• _WHAT YOU SHOULD DO_
Please repeat the data exactly. Any picture in it stays out.

• _DATASET CONTENT_
[Start of Attachment]
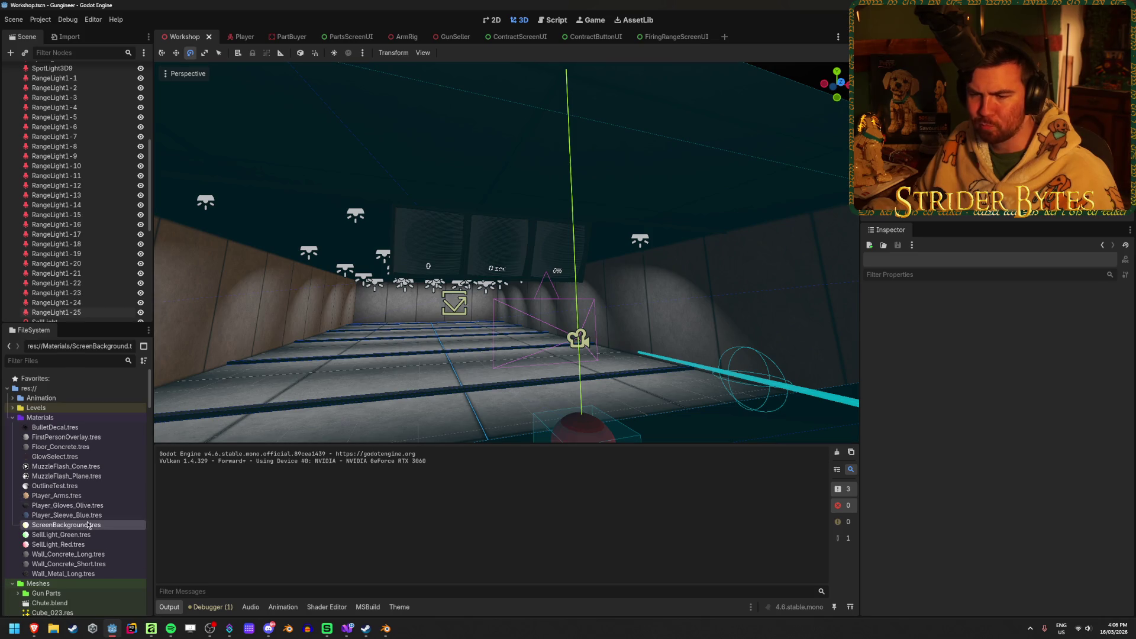
pyautogui.click(1043, 507)
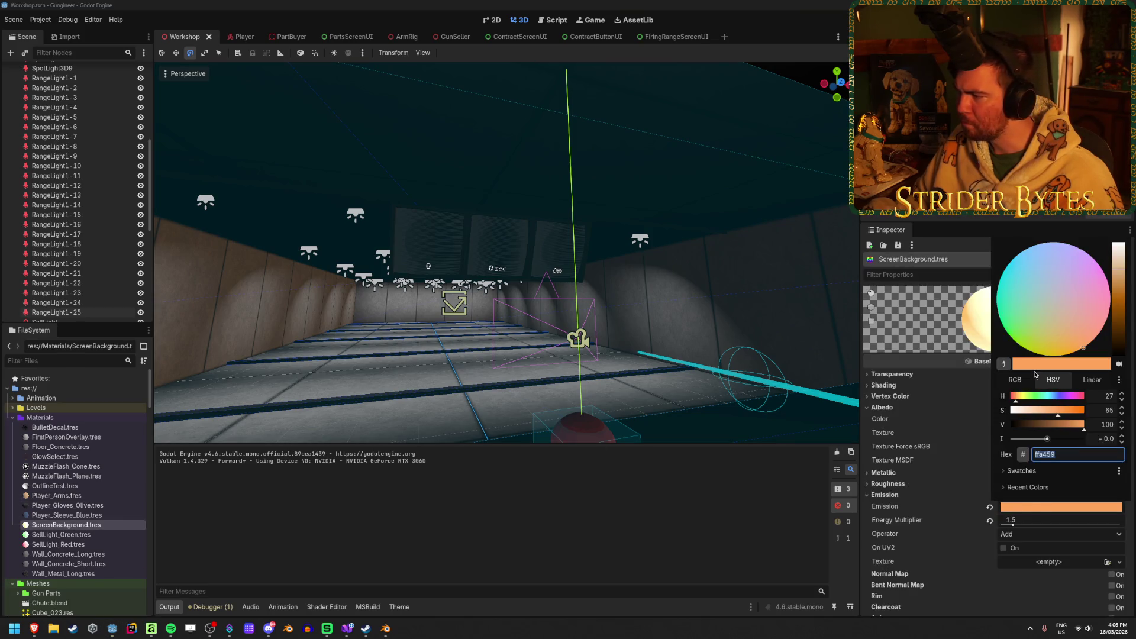
pyautogui.press('Escape')
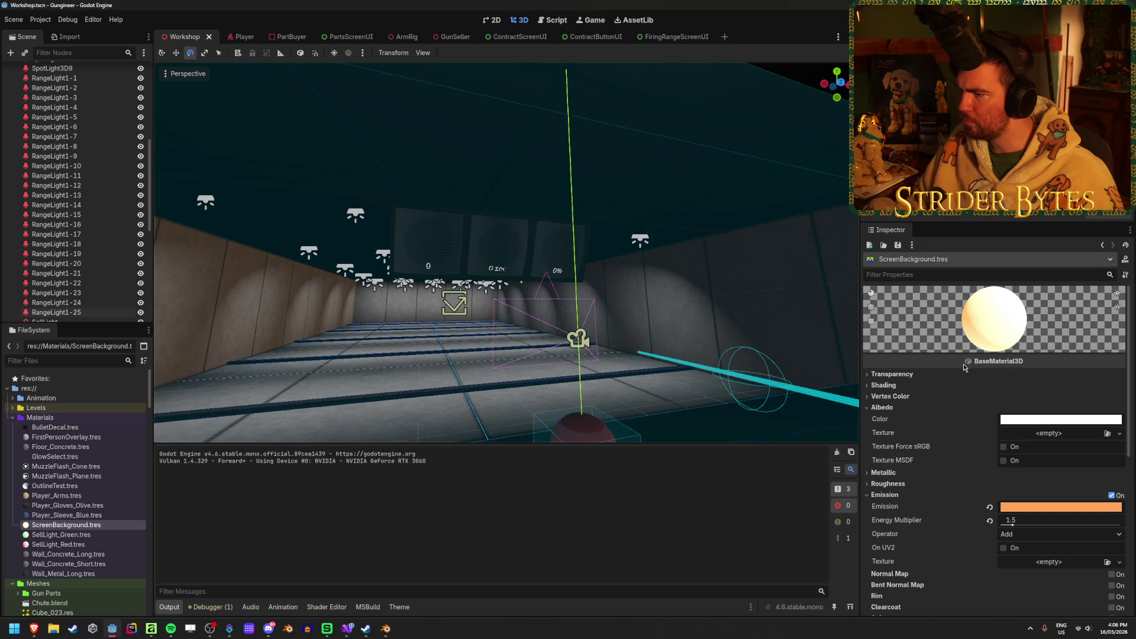
pyautogui.press('w')
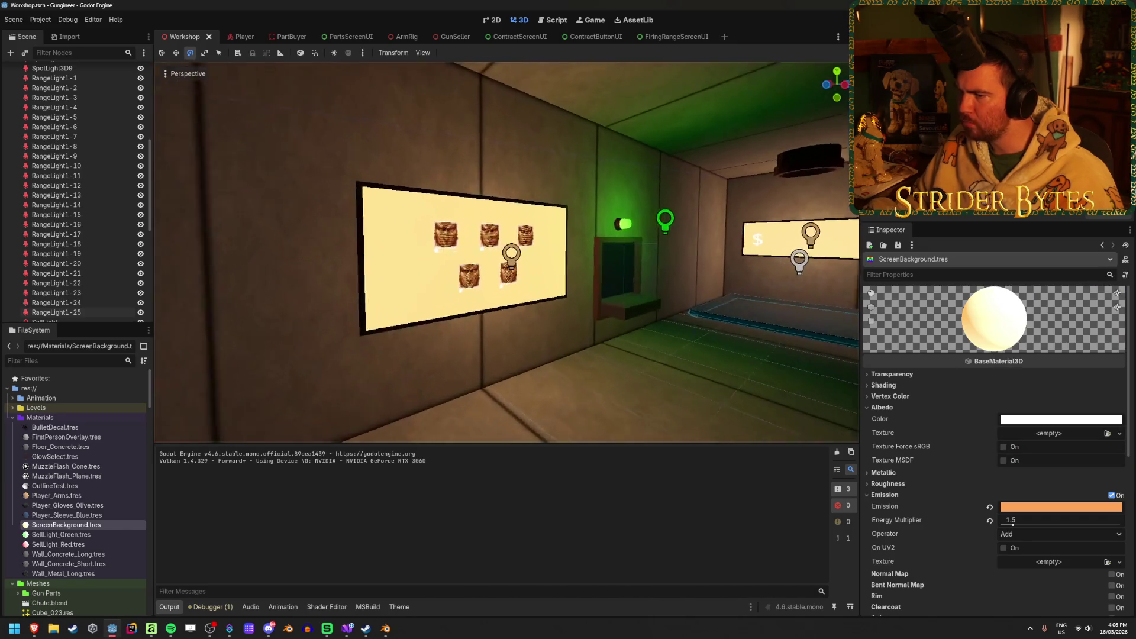
pyautogui.click(1058, 508)
pyautogui.moveTo(1018, 402)
pyautogui.mouseDown()
pyautogui.moveTo(1079, 401)
pyautogui.moveTo(1017, 402)
pyautogui.mouseUp()
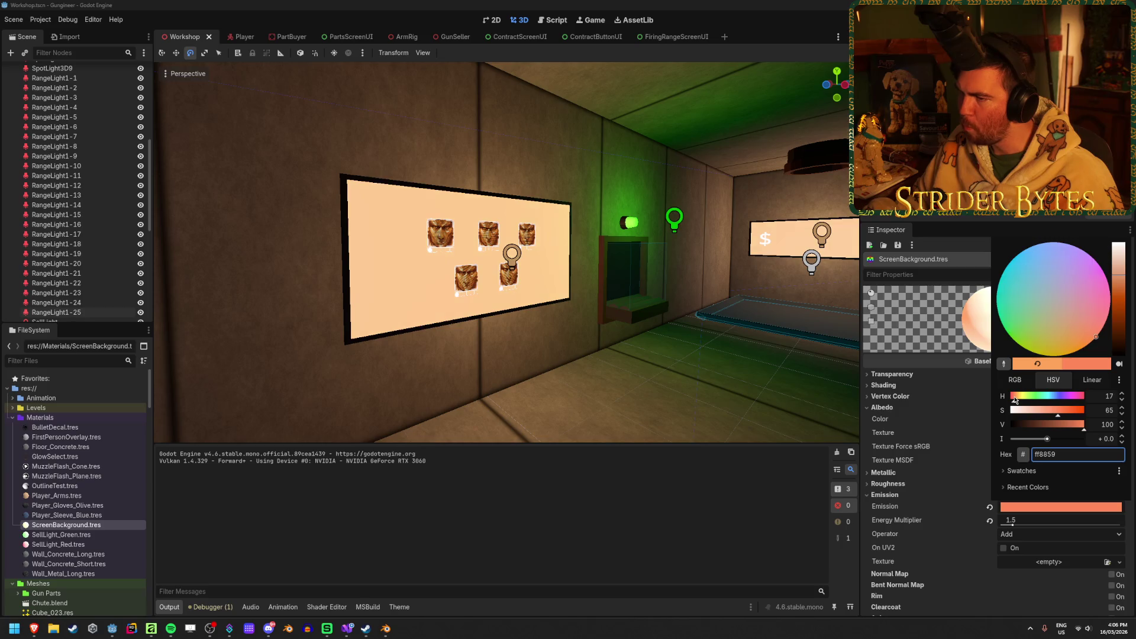
pyautogui.click(1105, 395)
pyautogui.write('15')
pyautogui.press('Tab')
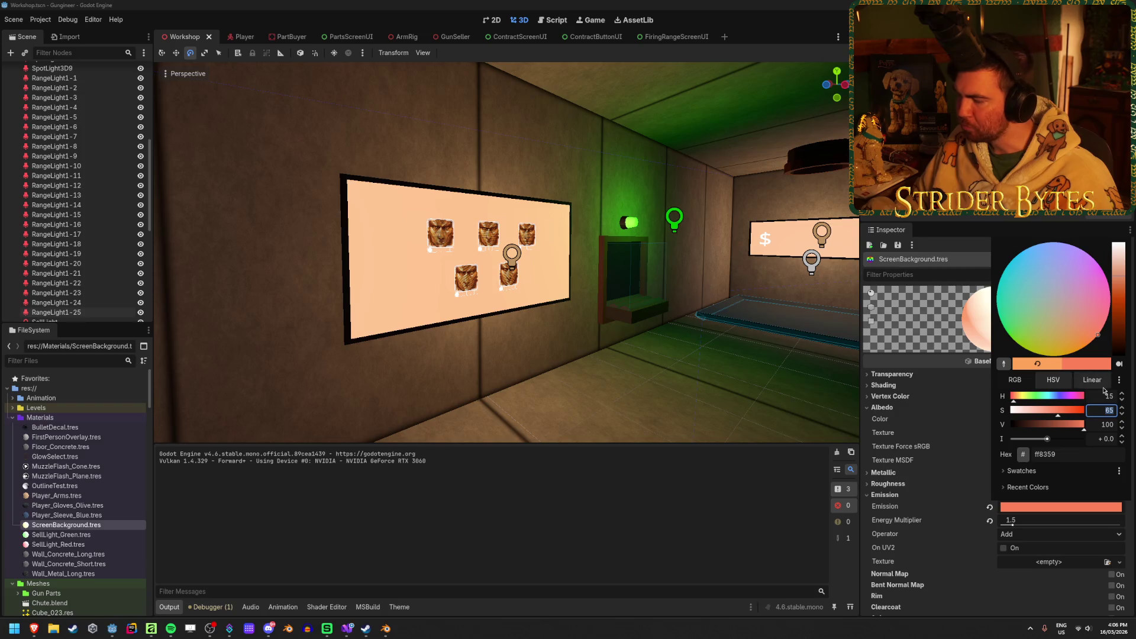
pyautogui.write('20')
pyautogui.press('Tab')
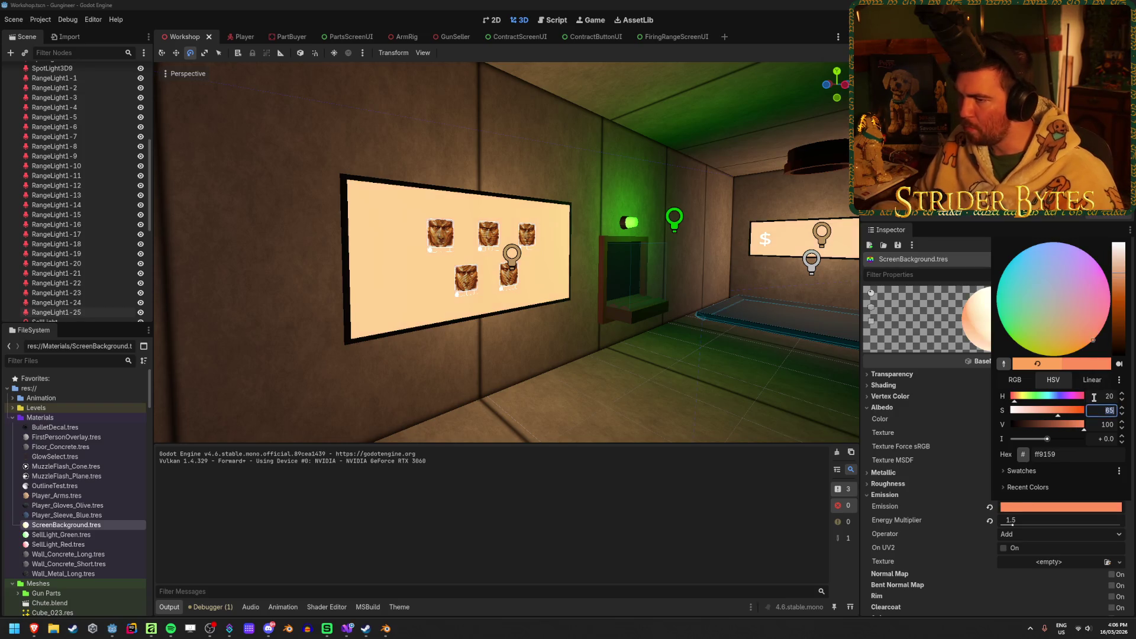
pyautogui.click(1094, 397)
pyautogui.press('Tab')
# Lower the emission saturation to 60 and keep the energy multiplier at 1.5
pyautogui.moveTo(1059, 417)
pyautogui.mouseDown()
pyautogui.moveTo(1077, 418)
pyautogui.moveTo(1058, 418)
pyautogui.mouseUp()
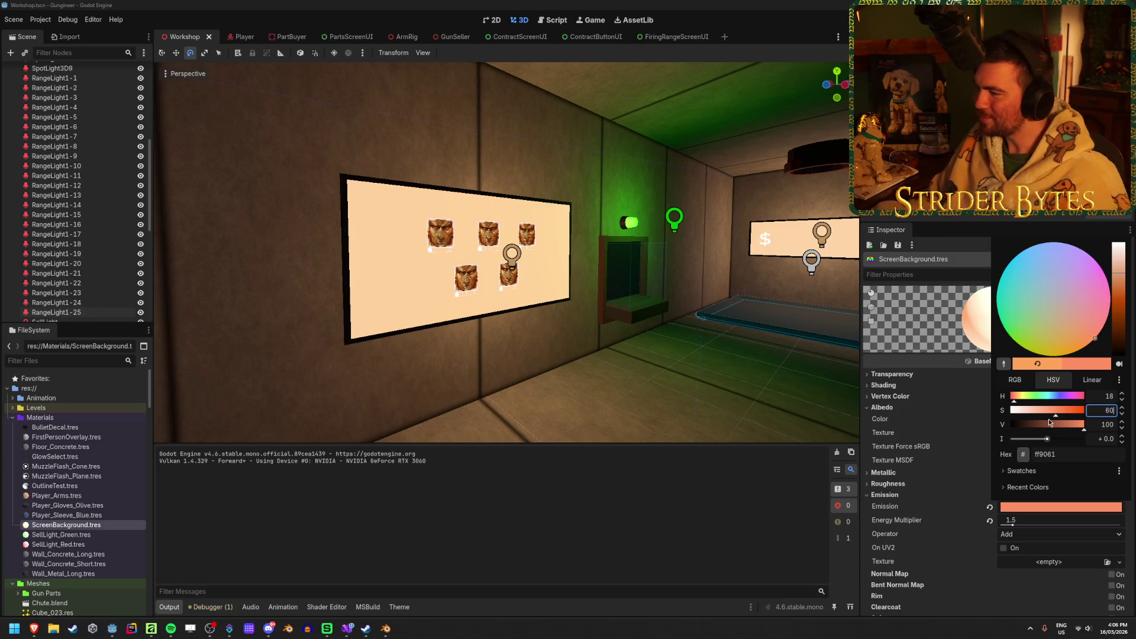
pyautogui.click(916, 424)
[End of Attachment]
• _TASK OUTPUT_
pyautogui.click(1043, 507)
pyautogui.press('Escape')
pyautogui.press('w')
pyautogui.click(1058, 508)
pyautogui.moveTo(1018, 402)
pyautogui.mouseDown()
pyautogui.moveTo(1079, 401)
pyautogui.moveTo(1017, 402)
pyautogui.mouseUp()
pyautogui.click(1105, 395)
pyautogui.write('15')
pyautogui.press('Tab')
pyautogui.write('20')
pyautogui.press('Tab')
pyautogui.click(1094, 397)
pyautogui.press('Tab')
# Lower the emission saturation to 60 and keep the energy multiplier at 1.5
pyautogui.moveTo(1059, 417)
pyautogui.mouseDown()
pyautogui.moveTo(1077, 418)
pyautogui.moveTo(1058, 418)
pyautogui.mouseUp()
pyautogui.click(916, 424)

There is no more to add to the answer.